→ **Text section**:
____________

But the constant fundraising requests that produced that shower of cash can be troubling in their own way. They’re reminiscent of the marketing strategies used by casinos, tobacco companies, and even “the old Nigerian scams,” said Timothy Fong, co-director of the Gambling Studies Program at UCLA. The solicitations convey “a sense of urgency, the very impulsive, it’s an opportunity that can’t be missed,” he said. “It’s very similar to what drug dealers use or casinos use to get people to continue to play.”

Campaign-finance reformers have generally lauded the way candidates like Sanders raise money in comparison to more traditional big-money contenders like Hillary Clinton, Mitt Romney, and Jeb Bush. It is, they argue, simply a purer, less conflicted way of funding a campaign. By collecting donations from millions of people in modest amounts, Sanders—and Barack Obama and Howard Dean before him—can demonstrate that he has a deep base of support and isn’t reliant on rich benefactors who make large donations for the privilege of hobnobbing with him, and potentially bending his ear for favors, at a lavish fund-raising reception.

____________

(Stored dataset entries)

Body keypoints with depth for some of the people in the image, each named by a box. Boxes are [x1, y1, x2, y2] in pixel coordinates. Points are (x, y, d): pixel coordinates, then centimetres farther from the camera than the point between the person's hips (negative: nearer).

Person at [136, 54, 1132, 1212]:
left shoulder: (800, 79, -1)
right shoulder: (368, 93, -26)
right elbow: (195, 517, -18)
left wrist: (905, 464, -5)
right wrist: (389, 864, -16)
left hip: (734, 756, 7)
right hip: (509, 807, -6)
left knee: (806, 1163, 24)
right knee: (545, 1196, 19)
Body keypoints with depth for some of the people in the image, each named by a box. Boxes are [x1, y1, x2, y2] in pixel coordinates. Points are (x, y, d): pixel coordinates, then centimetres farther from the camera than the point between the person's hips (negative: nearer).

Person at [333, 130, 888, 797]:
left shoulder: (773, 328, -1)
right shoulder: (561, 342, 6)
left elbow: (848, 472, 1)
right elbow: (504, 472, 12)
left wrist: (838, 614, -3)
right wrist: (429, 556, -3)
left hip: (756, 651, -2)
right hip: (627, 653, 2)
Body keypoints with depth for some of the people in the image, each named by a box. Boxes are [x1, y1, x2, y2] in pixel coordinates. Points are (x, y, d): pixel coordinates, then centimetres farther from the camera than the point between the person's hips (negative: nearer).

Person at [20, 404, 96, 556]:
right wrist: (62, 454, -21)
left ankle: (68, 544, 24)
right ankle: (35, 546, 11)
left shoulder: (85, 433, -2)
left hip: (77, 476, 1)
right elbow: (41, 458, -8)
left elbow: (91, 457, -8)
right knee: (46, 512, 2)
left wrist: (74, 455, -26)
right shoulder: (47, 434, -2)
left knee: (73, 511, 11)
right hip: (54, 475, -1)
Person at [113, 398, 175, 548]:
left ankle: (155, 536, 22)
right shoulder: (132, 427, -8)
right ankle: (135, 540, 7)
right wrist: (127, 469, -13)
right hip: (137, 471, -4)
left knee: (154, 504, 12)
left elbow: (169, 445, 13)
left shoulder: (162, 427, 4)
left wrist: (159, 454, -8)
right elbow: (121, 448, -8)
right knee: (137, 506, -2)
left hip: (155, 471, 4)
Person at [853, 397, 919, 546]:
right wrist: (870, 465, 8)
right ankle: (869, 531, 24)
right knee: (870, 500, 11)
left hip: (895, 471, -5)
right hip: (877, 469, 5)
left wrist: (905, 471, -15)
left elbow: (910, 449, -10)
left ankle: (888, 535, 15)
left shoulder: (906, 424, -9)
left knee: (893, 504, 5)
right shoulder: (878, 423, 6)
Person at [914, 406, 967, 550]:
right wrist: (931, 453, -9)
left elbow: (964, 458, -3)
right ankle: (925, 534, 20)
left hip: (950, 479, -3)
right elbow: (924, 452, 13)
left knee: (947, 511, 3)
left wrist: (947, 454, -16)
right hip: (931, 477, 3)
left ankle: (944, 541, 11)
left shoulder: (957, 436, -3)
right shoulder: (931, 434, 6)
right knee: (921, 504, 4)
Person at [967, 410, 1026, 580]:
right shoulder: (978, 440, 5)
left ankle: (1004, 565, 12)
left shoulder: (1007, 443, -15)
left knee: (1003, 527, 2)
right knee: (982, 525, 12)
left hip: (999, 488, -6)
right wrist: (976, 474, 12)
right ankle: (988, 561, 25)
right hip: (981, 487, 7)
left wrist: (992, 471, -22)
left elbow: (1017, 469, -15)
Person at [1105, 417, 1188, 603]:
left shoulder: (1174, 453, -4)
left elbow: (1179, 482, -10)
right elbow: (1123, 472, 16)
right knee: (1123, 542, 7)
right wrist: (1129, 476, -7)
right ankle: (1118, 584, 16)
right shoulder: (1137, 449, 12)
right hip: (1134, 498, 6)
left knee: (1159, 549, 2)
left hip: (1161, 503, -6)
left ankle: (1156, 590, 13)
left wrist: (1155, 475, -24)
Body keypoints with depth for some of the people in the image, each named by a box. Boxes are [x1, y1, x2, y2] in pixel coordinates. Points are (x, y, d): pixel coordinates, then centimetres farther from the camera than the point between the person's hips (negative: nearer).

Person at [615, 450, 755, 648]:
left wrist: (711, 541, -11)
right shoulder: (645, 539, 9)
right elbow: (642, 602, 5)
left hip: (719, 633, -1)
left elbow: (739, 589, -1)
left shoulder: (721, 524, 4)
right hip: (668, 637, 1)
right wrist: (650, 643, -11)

____________

→ **Your objective**:
Write out the fundraising passage starting with "Campaign-finance reformers have" and going on through "lavish fund-raising reception.", substituting "wealthy patrons" for "rich benefactors". The material is separate and unrelated to the fundraising passage.

→ **Your response**:
Campaign-finance reformers have generally lauded the way candidates like Sanders raise money in comparison to more traditional big-money contenders like Hillary Clinton, Mitt Romney, and Jeb Bush. It is, they argue, simply a purer, less conflicted way of funding a campaign. By collecting donations from millions of people in modest amounts, Sanders—and Barack Obama and Howard Dean before him—can demonstrate that he has a deep base of support and isn’t reliant on wealthy patrons who make large donations for the privilege of hobnobbing with him, and potentially bending his ear for favors, at a lavish fund-raising reception.